| Brief |
Go line by line through the entries and show those that hold the string "their".

##### Exercise material

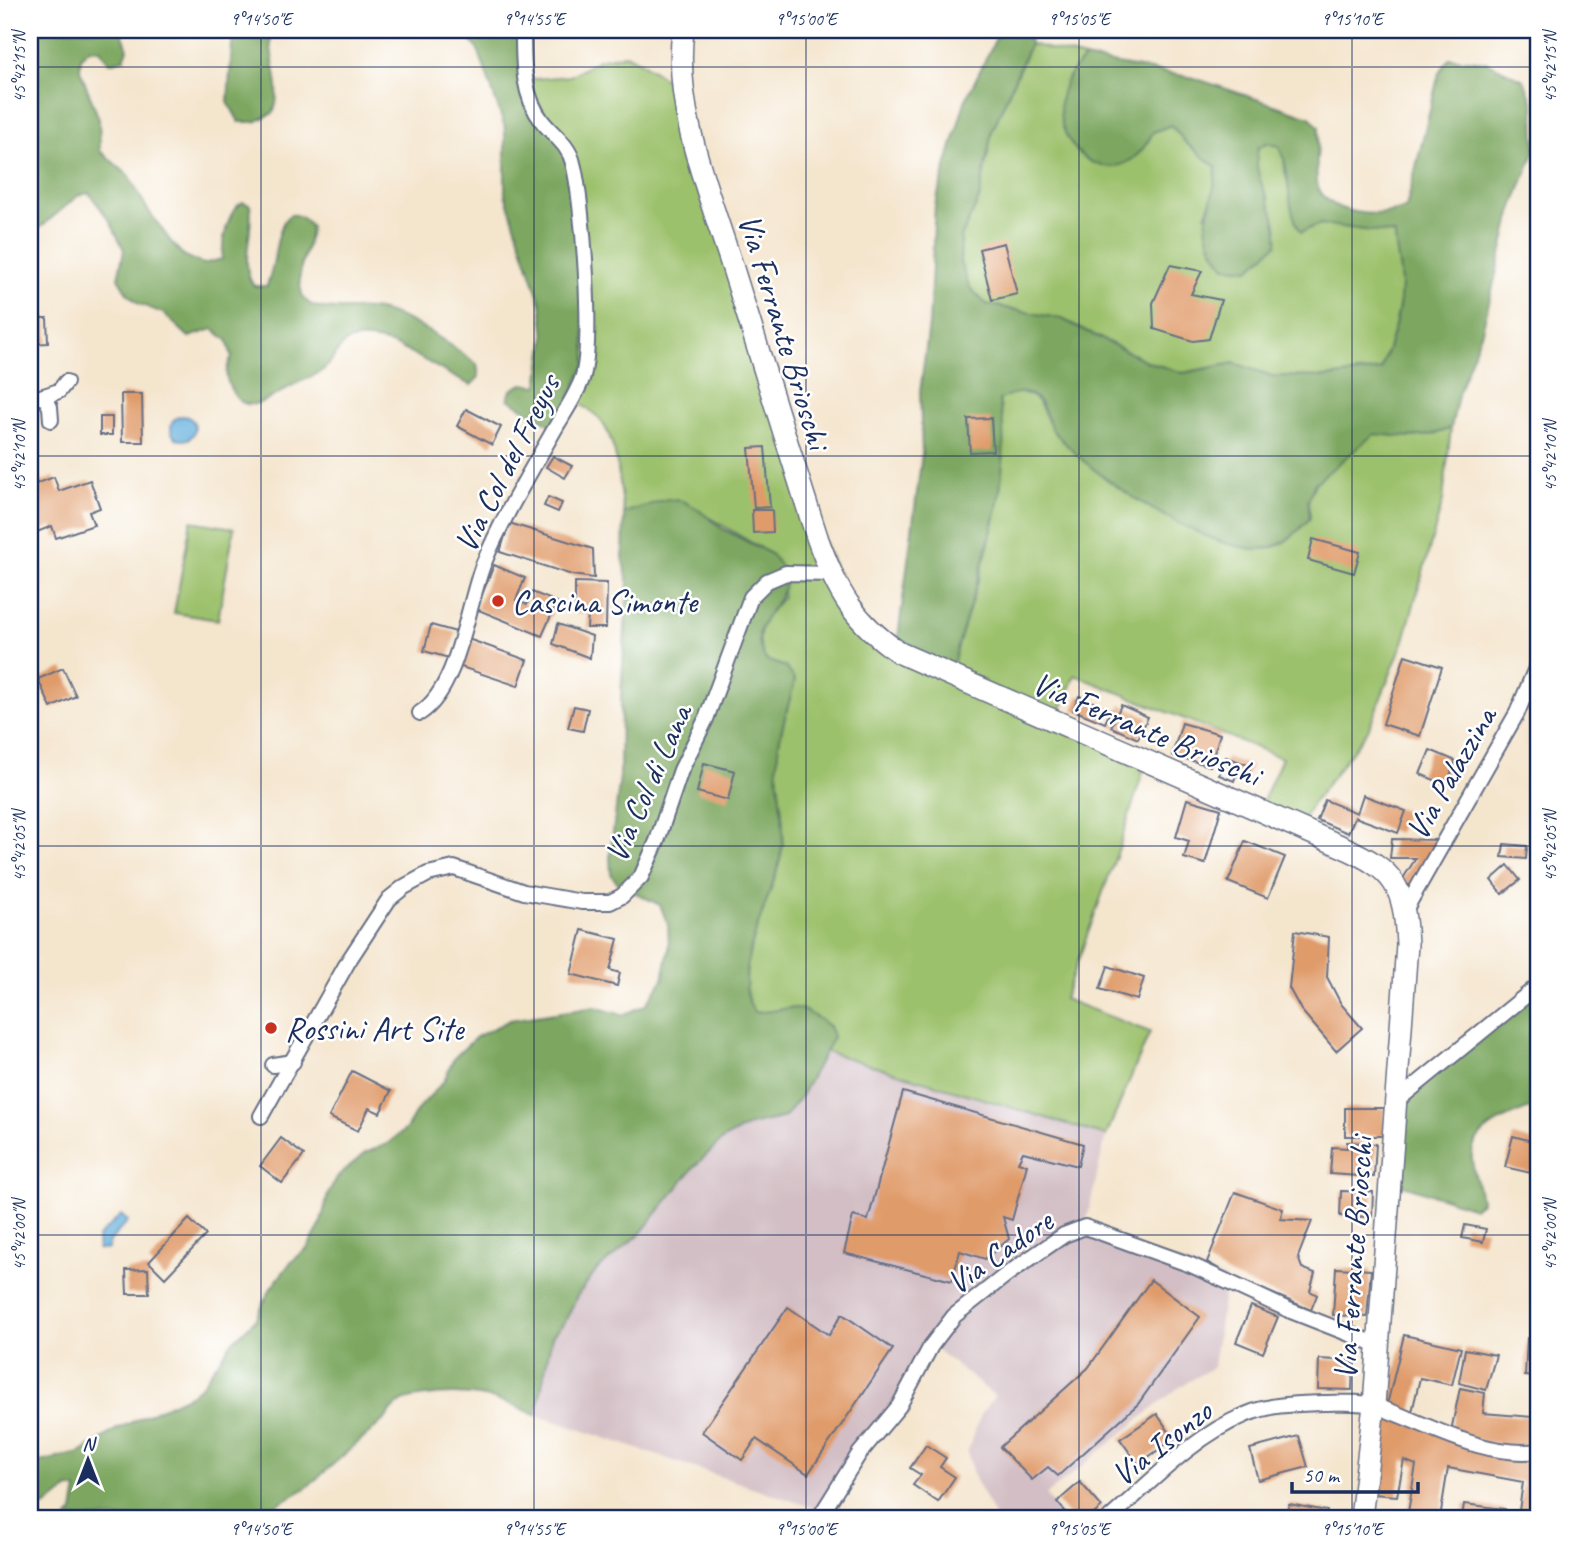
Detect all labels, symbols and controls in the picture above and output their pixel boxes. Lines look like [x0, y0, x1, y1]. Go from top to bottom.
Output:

##########
##### Exercise material

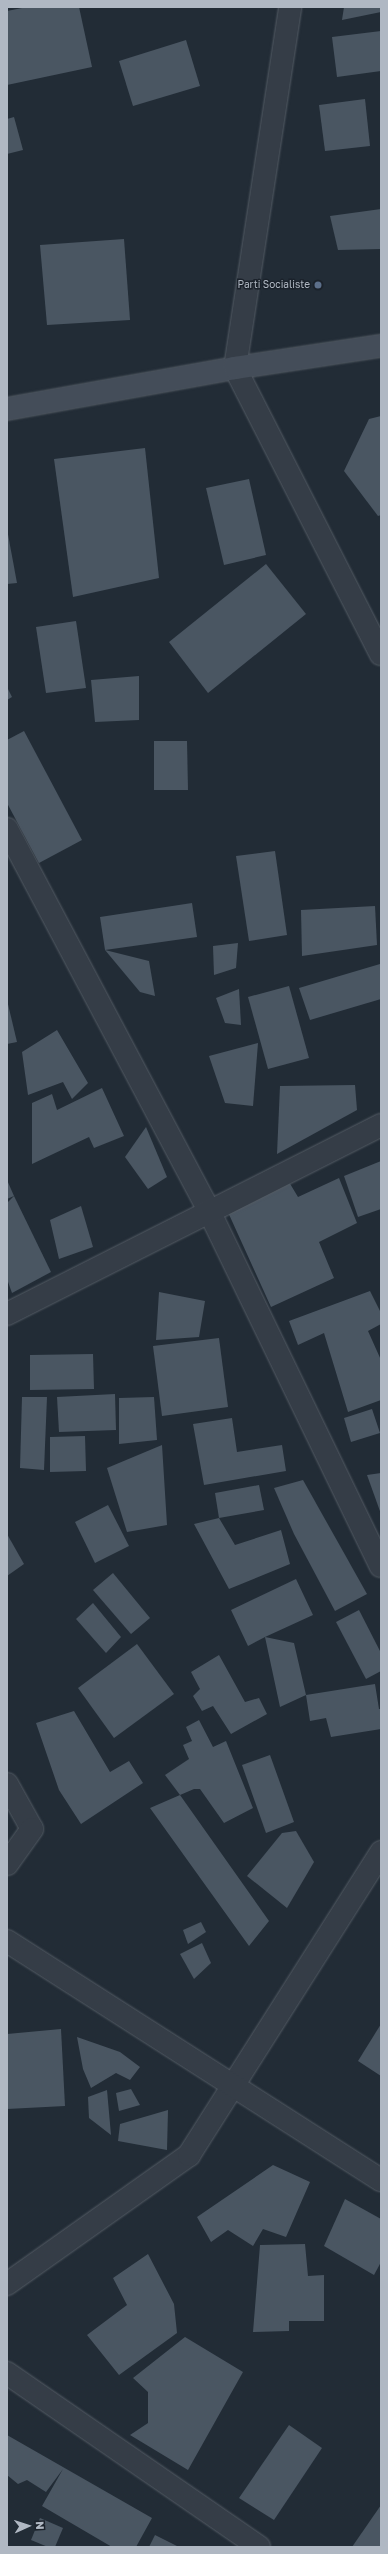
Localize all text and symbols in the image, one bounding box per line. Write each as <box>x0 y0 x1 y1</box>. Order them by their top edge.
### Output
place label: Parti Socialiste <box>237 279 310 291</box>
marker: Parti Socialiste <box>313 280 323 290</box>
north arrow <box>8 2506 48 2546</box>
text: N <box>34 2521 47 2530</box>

##########

| The completed task |
Detect all labels, symbols and controls in the picture above and output their pixel boxes. Lines look like [x0, y0, x1, y1]. Go from top to bottom.
Localize all text and symbols in the image, one bounding box per line. Write each as <box>x0 y0 x1 y1</box>. Order them by their top edge.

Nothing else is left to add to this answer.